Retype the listing below exactly, pictures removed.
--- Information shown Enclosed Below ---
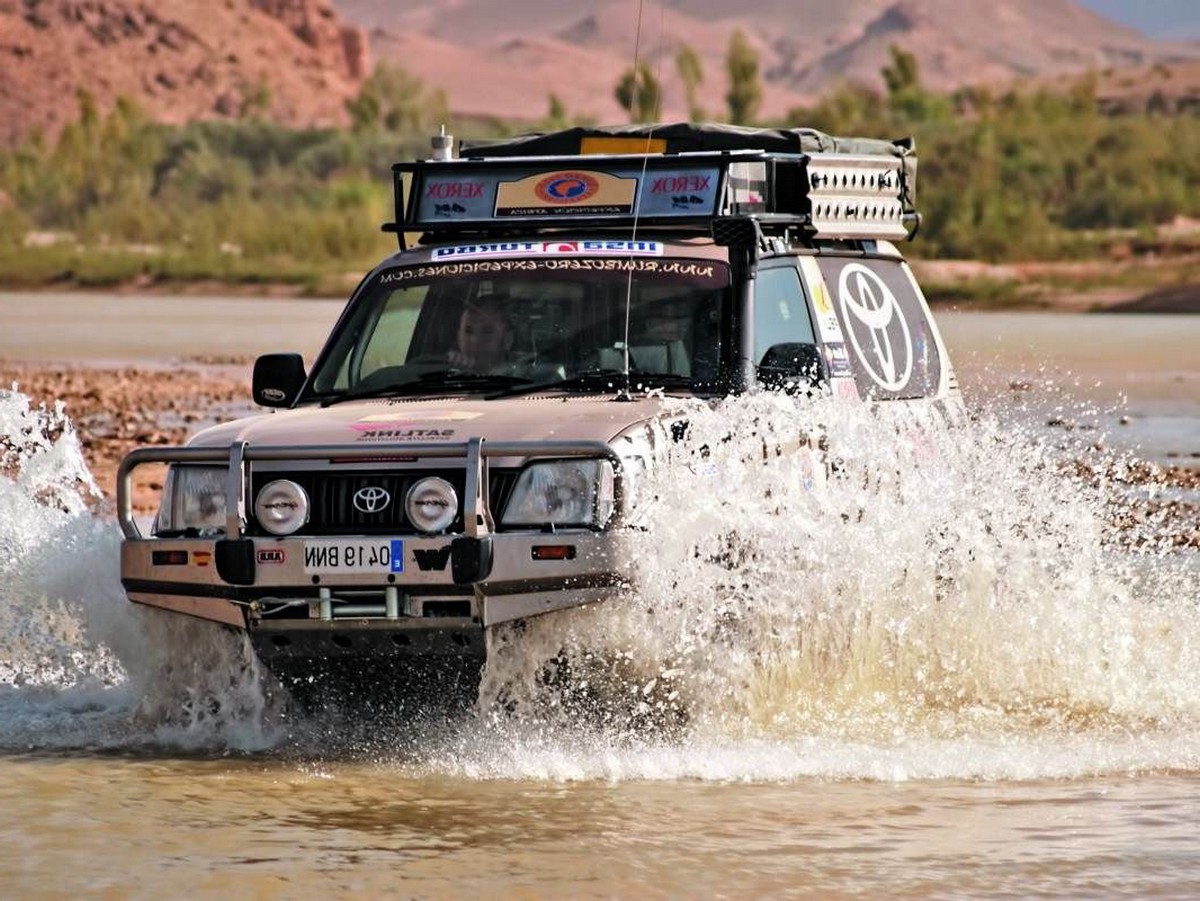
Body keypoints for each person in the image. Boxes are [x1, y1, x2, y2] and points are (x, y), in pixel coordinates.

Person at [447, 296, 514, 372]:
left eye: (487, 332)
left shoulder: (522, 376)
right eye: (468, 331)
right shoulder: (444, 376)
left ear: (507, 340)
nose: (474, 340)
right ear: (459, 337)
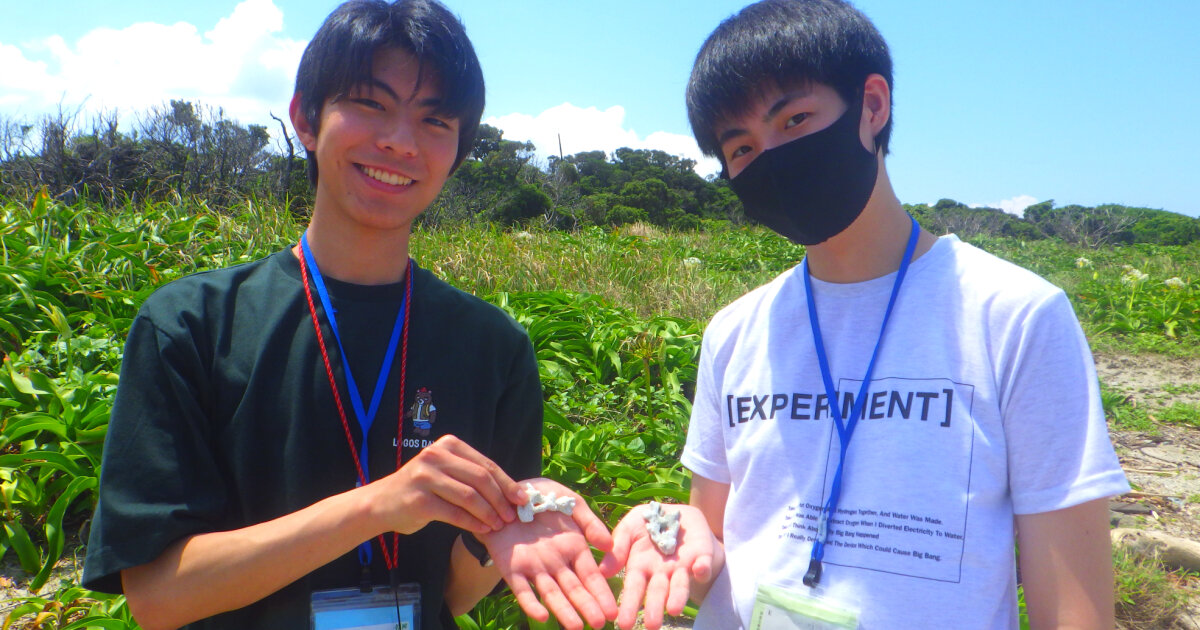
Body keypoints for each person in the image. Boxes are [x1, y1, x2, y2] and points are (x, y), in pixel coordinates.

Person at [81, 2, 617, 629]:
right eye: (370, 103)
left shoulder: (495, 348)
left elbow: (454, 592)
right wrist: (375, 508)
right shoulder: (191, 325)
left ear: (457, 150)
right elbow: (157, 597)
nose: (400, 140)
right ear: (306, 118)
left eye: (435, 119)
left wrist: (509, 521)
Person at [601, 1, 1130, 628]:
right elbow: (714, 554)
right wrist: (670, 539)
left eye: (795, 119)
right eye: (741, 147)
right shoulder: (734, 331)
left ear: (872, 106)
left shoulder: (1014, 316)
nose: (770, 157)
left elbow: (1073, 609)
--- End of Enclosed Information shown ---
▶ _Task solution_:
Body keypoints for each person in the image. Boxes are [x1, y1, x2, y2] and points are (x, y), in pixel coordinates.

Person at [447, 296, 514, 372]:
left eye: (487, 332)
left shoulder: (522, 376)
right eye: (468, 331)
right shoulder: (444, 376)
left ear: (507, 340)
nose: (474, 340)
right ear: (459, 337)
Body keypoints for each person in the image. Boxes are [x1, y1, x2, y2] and points are (x, y), in pixel coordinates.

Person at [81, 2, 617, 629]:
right eye: (370, 103)
left shoulder: (495, 348)
left elbow: (454, 592)
right wrist: (375, 508)
right shoulder: (191, 325)
left ear: (457, 150)
right elbow: (157, 597)
nose: (400, 140)
right ear: (306, 118)
left eye: (435, 119)
left wrist: (509, 521)
Person at [601, 1, 1130, 628]:
right elbow: (714, 554)
right wrist: (670, 539)
left eye: (795, 119)
right eye: (741, 147)
right shoulder: (734, 331)
left ear: (872, 106)
left shoulder: (1014, 316)
nose: (770, 157)
left elbow: (1073, 609)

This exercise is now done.